京都大学は5月26日、3D映像などを観ているときに発生する「映像酔い」時では、右脳と左脳の活動が乖離する現象を発見したと発表した。

同成果は同大学大学院人間・環境学研究科の山本洋紀 助教とキヤノンの宮崎淳吾 研究員、明治国際医療大学らの研究グループによるもので、国科学雑誌「Experimental Cell Research」に掲載される予定。

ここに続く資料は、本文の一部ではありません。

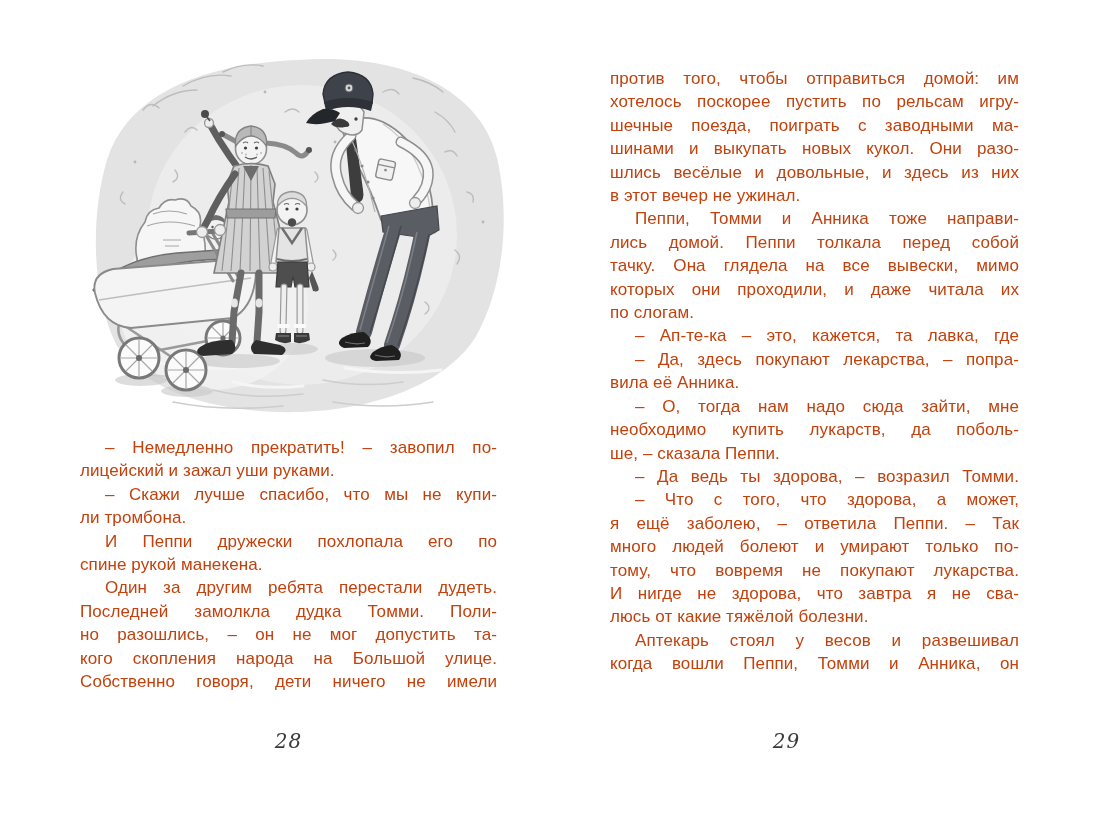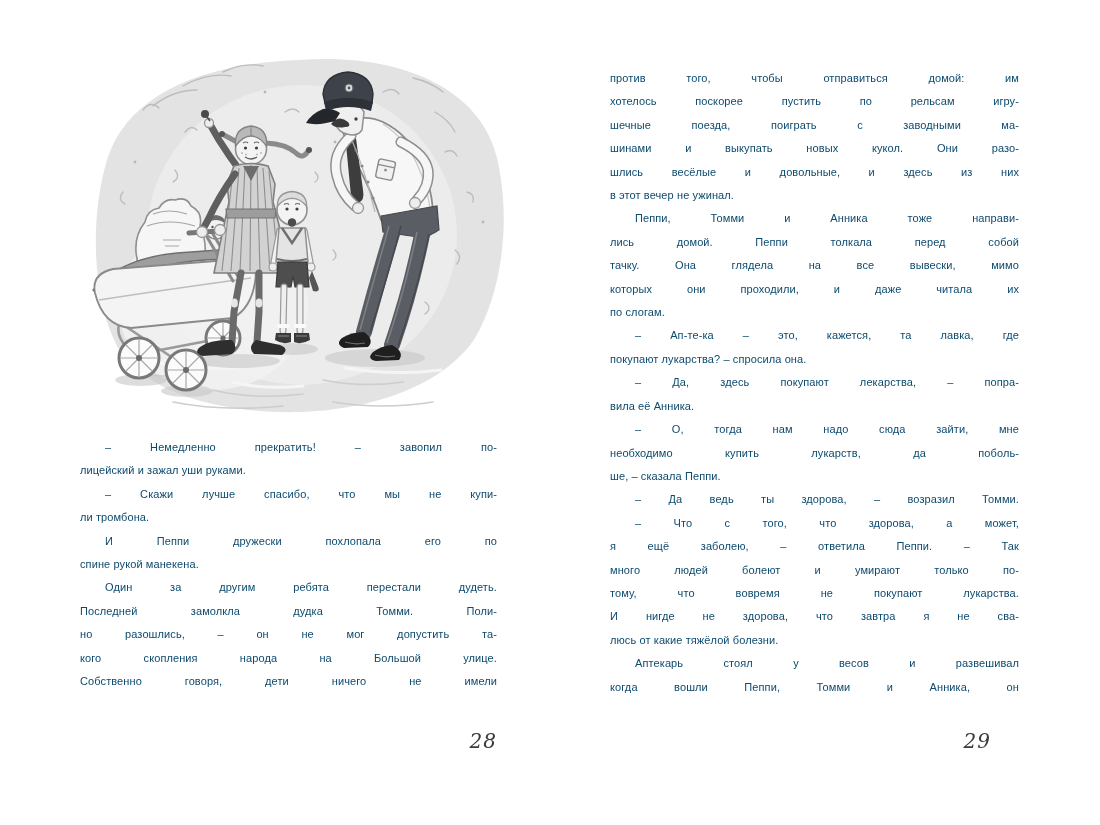"против того, чтобы отправиться домой:" .page-text { color: #0c4a6e -> #c2410c; font-size: 11px -> 17px }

「映像酔い」は3D映像やドローン映像などを観て、目の痛みや吐き気、めまいといった症状が発生する状態のことで、医学的には車酔いや船酔いと同じ動揺病の1つとされている。その発生原因はよくわかっていないが、映像の動きを検出する脳部位であるMT+野が関与していると考えられている。

今回の実験では14名の被験者に映像酔いを起こしやすい動画と起こしにくい動画を6分ずつ見せ、その間の脳活動を測定した。その結果、映像酔いを訴えた8名の被験者のMT+野では、右脳と左脳の活動が乖離していることがわかった。一方、映像酔いにならなかった6名の被験者のMT+野では特に乖離は見られなかった。

MT+野の左右脳間の相関関係数。棒グラフが高いほど、左脳と右脳の脳活動の相関が高い、つまり、活動が似ていることを意味する。

MT+野は映像の動きの検出だけでなく、映像酔いの前兆である眼や身体の動きの制御・検出にも重要な部位であることから、今回の結果はMT+野が映像酔いに深く関わっていることを強く示唆するものとなった。

今後、研究を進めることで、映像酔いだけでなく動揺病が生じる仕組みの解明が期待されるほか、MT+野の乖離を減少させることで快適な映像を提供する技術の開発につながる可能性がある。